Knut Giesler, district manager of IG Metall in North Rhine-Westphalia, speaks of a “cheaper instead of better strategy” that they will not take part in: “We are calling on the company to negotiate alternatives with us.”
“Disaster for the people who made Miele great”
The focus of the planned restructuring is the laundry care division, which was apparently recently in loss.
The business with washing machines, dryers and washer-dryers for private households is characterized by fierce and strongly price-driven competition and must be put “back on an economically viable basis,” says Mieles.
To this end, a relocation of parts of production from Gütersloh to the plant in Ksawerów, Poland, is “unavoidable”.
As a result of this alone, up to 700 jobs in Gütersloh will be gradually eliminated by 2027.
“The extent of the job cuts in the appliance factory would be a disaster for the people who made Miele great,” comments Bernd Schreiber, head of the works council at the Gütersloh plant, and announces that they will fight to keep as many jobs as possible: “A silent process would be the situation in no way appropriate.” The Polish plant was actually intended to meet increasing demand, people in Gütersloh emphasize.
However, actual market developments have thrown a spanner in the works.
Miele achieved 9 percent less sales (across the entire group) last year.
In terms of the number of units sold, the decline was twice as high.
Like its competitors, Miele had previously benefited from a special boom during the corona pandemic.
For 2022, the company reported a sales increase of 12 percent to a record level of 5.4 billion euros.
This crisis is different than previous ones
While Miele tended to perform better than the market in previous crises because the premium brand promised lasting value and the high-end customers were not as badly affected, things are different this time, as people in Gütersloh found out.

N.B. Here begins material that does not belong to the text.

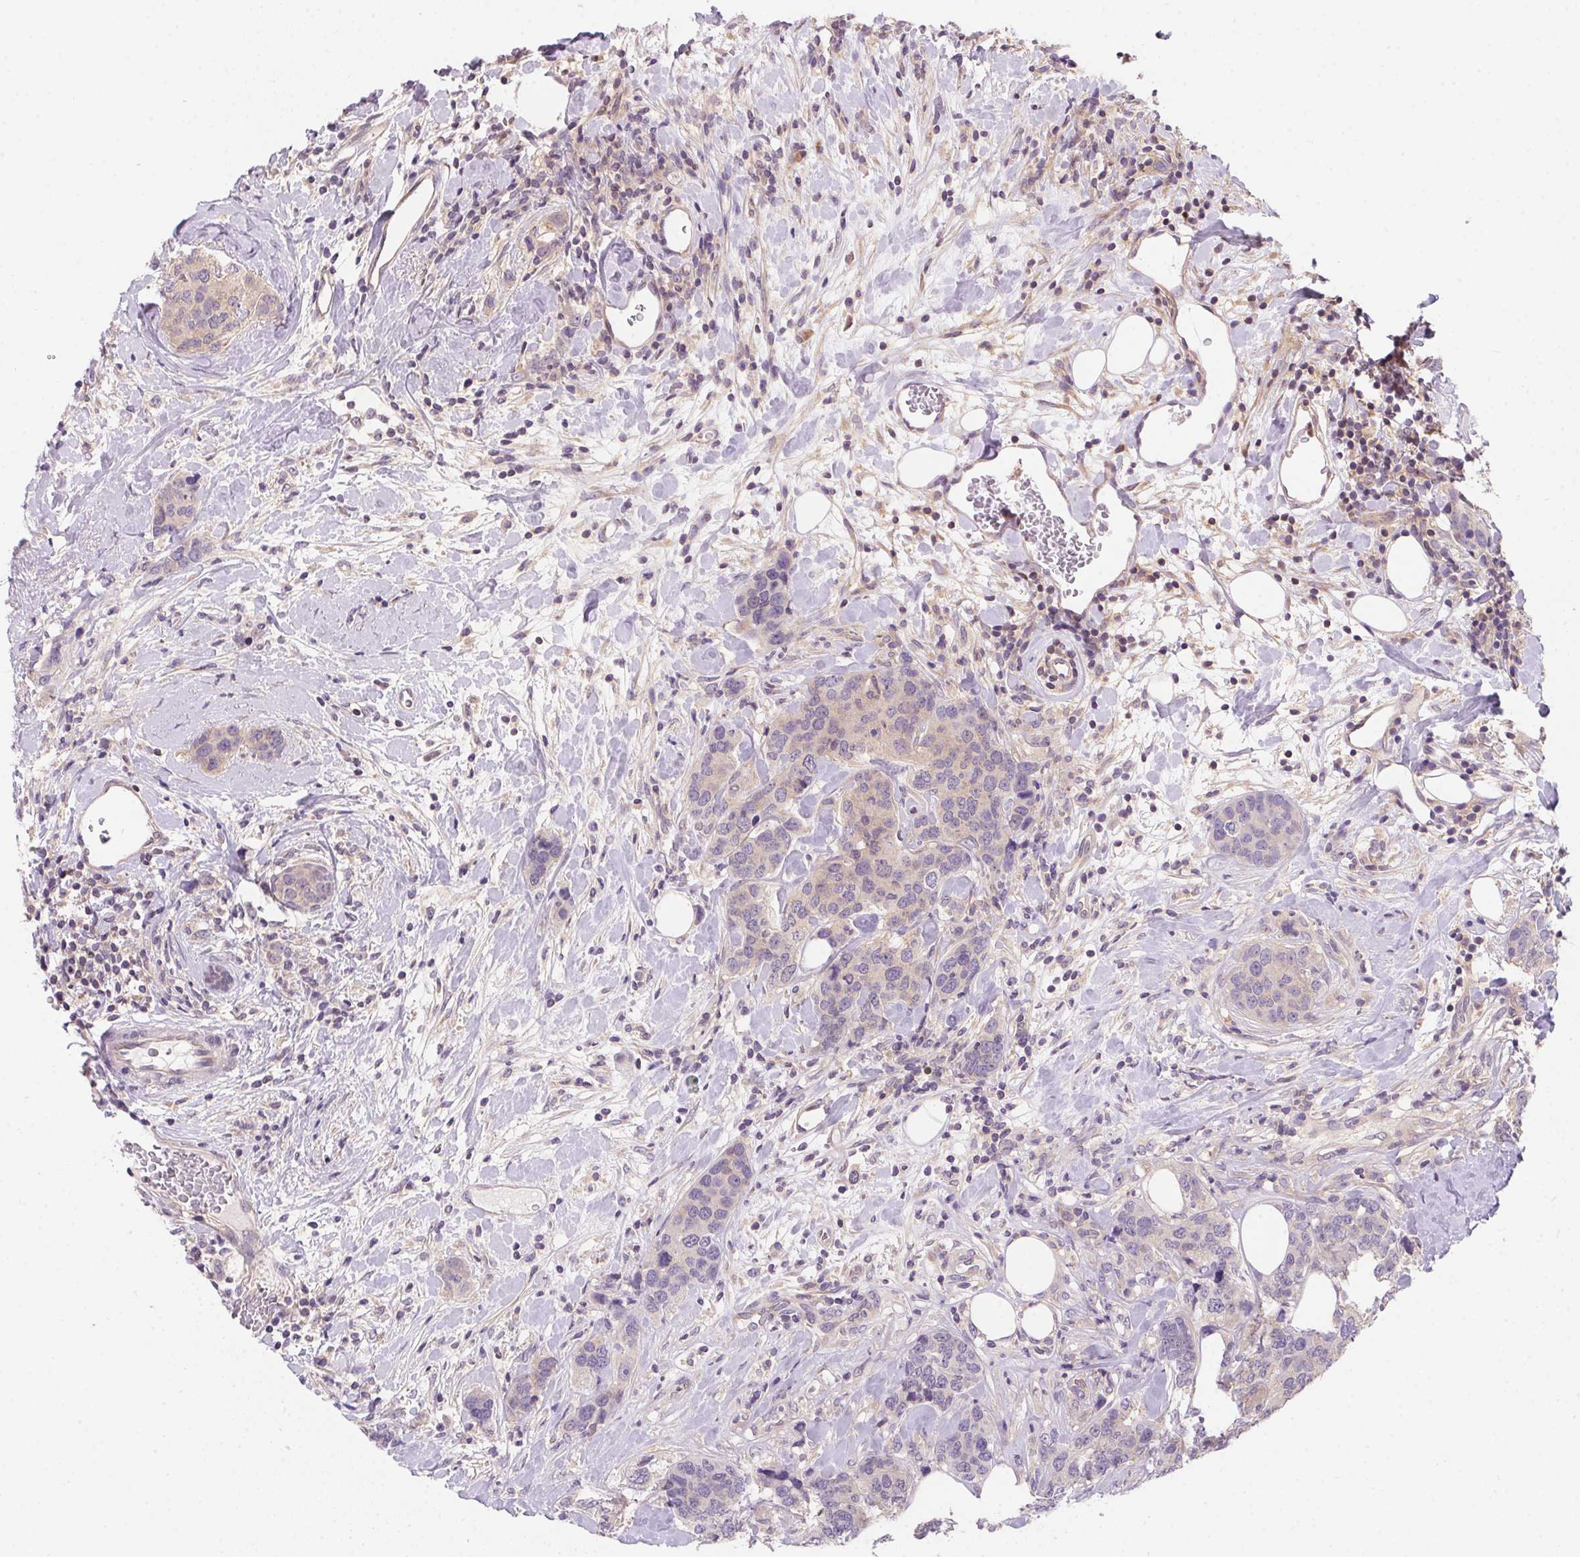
{"staining": {"intensity": "negative", "quantity": "none", "location": "none"}, "tissue": "breast cancer", "cell_type": "Tumor cells", "image_type": "cancer", "snomed": [{"axis": "morphology", "description": "Lobular carcinoma"}, {"axis": "topography", "description": "Breast"}], "caption": "High power microscopy photomicrograph of an immunohistochemistry (IHC) histopathology image of breast cancer, revealing no significant expression in tumor cells.", "gene": "PRKAA1", "patient": {"sex": "female", "age": 59}}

There are no signs of an early recovery in sight.
At the same time, there are significantly higher costs for materials, energy and personnel.

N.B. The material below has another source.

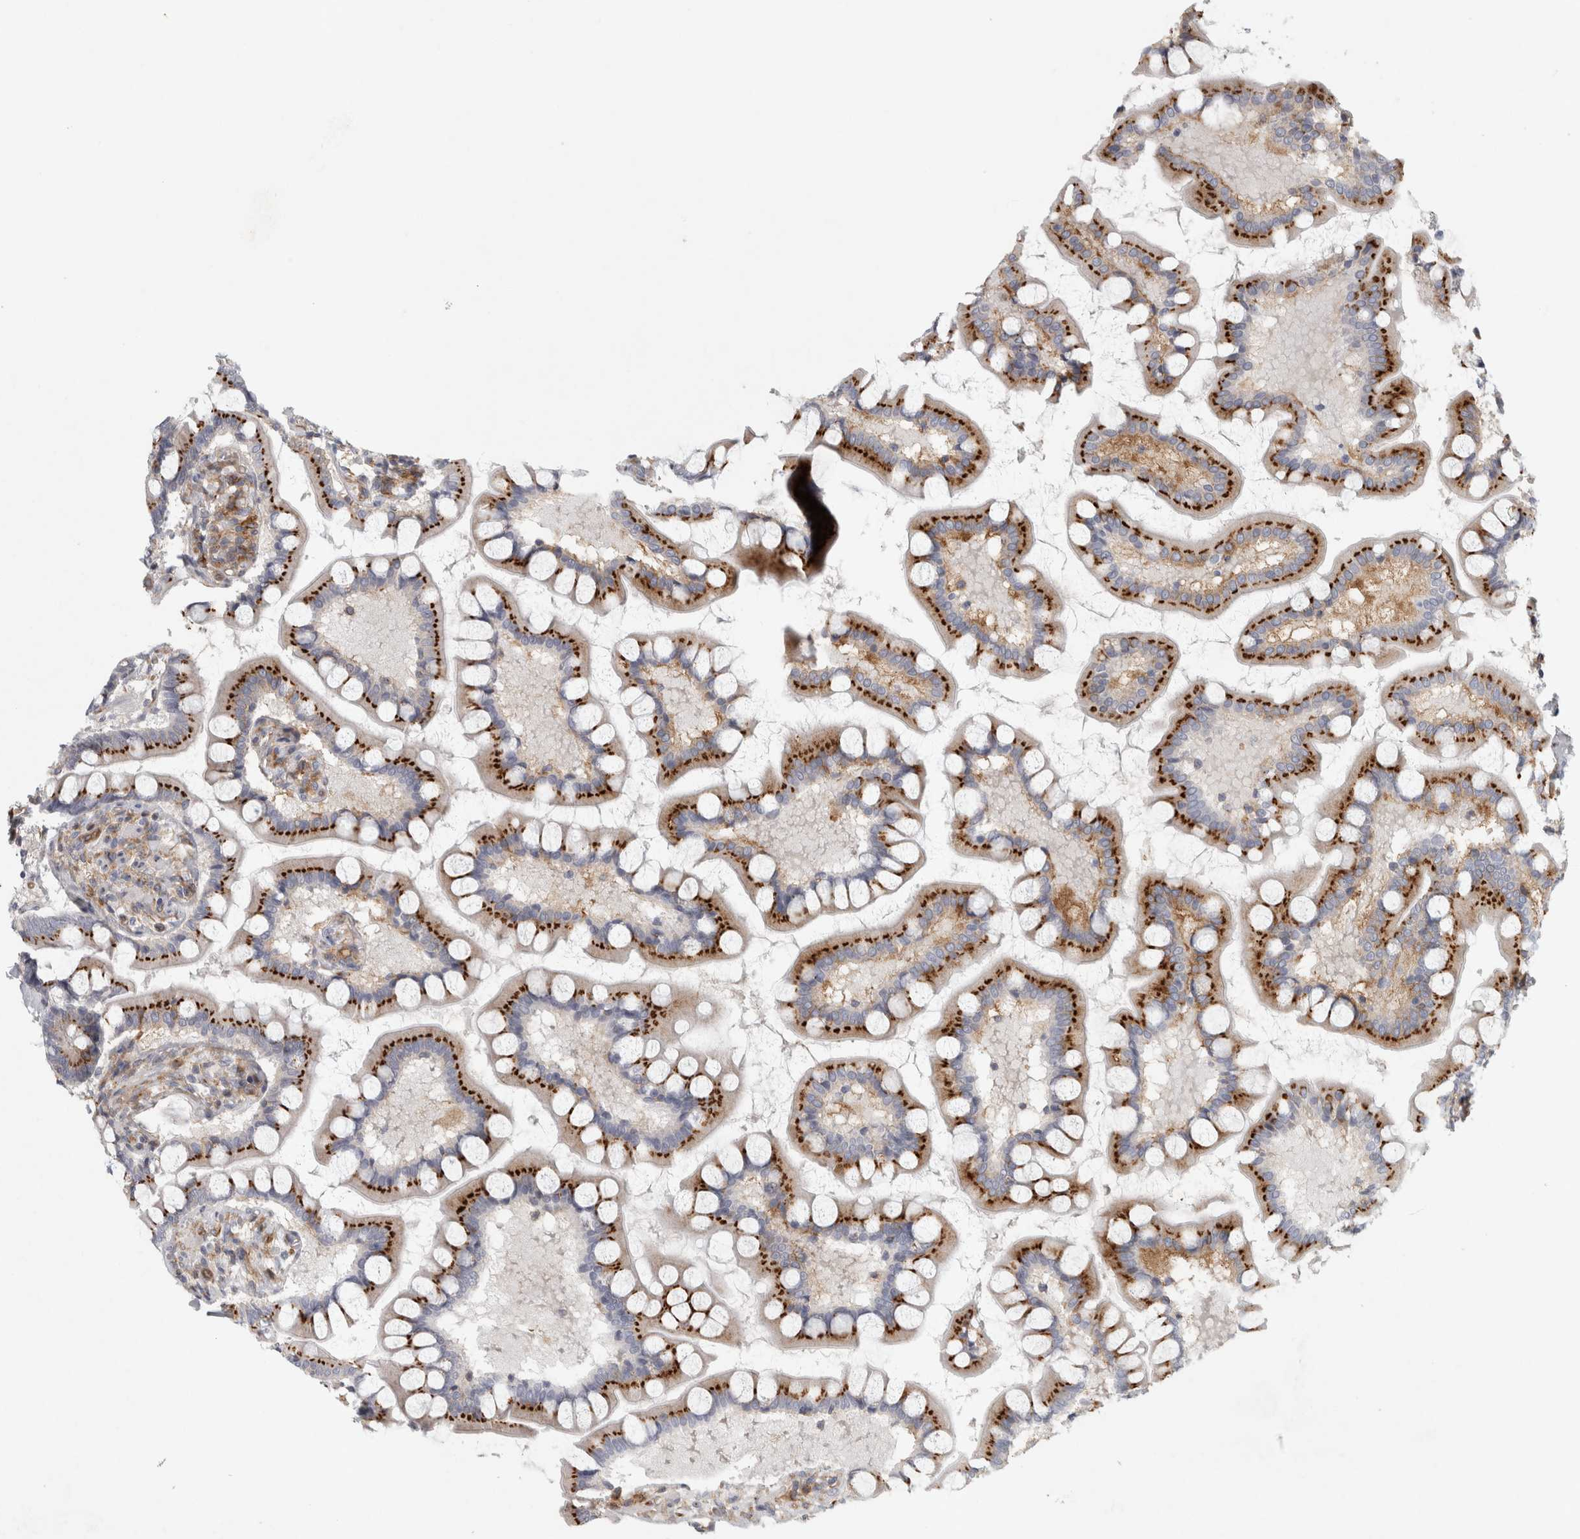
{"staining": {"intensity": "strong", "quantity": ">75%", "location": "cytoplasmic/membranous"}, "tissue": "small intestine", "cell_type": "Glandular cells", "image_type": "normal", "snomed": [{"axis": "morphology", "description": "Normal tissue, NOS"}, {"axis": "topography", "description": "Small intestine"}], "caption": "Immunohistochemical staining of unremarkable human small intestine exhibits >75% levels of strong cytoplasmic/membranous protein staining in approximately >75% of glandular cells.", "gene": "PEX6", "patient": {"sex": "male", "age": 41}}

“What we are currently experiencing is not a temporary dip in the economy, but rather a lasting change in the general conditions that we have to adapt to,” says the information to the workforce.
Therefore, a cost and efficiency initiative called the “Miele Performance Program” is intended to improve structures, processes and cost positions in all areas.
The personnel measures should only account for a third of the leeway gained in this way, in the order of half a billion euros annually; the larger part should be realized through increasing sales and a reduction in material and material costs.
Regardless of this, Miele promises to continue investing in strategically important projects.
One of the planned investments is a factory in Alabama, where household appliances will be manufactured specifically for American needs.
Meanwhile, General Works Council Chairwoman Birgit Bäumker is calling for far-reaching job and location security with concrete innovation commitments and future prospects.
Following the reduction plans for production in Gütersloh, concerns are growing at other production locations.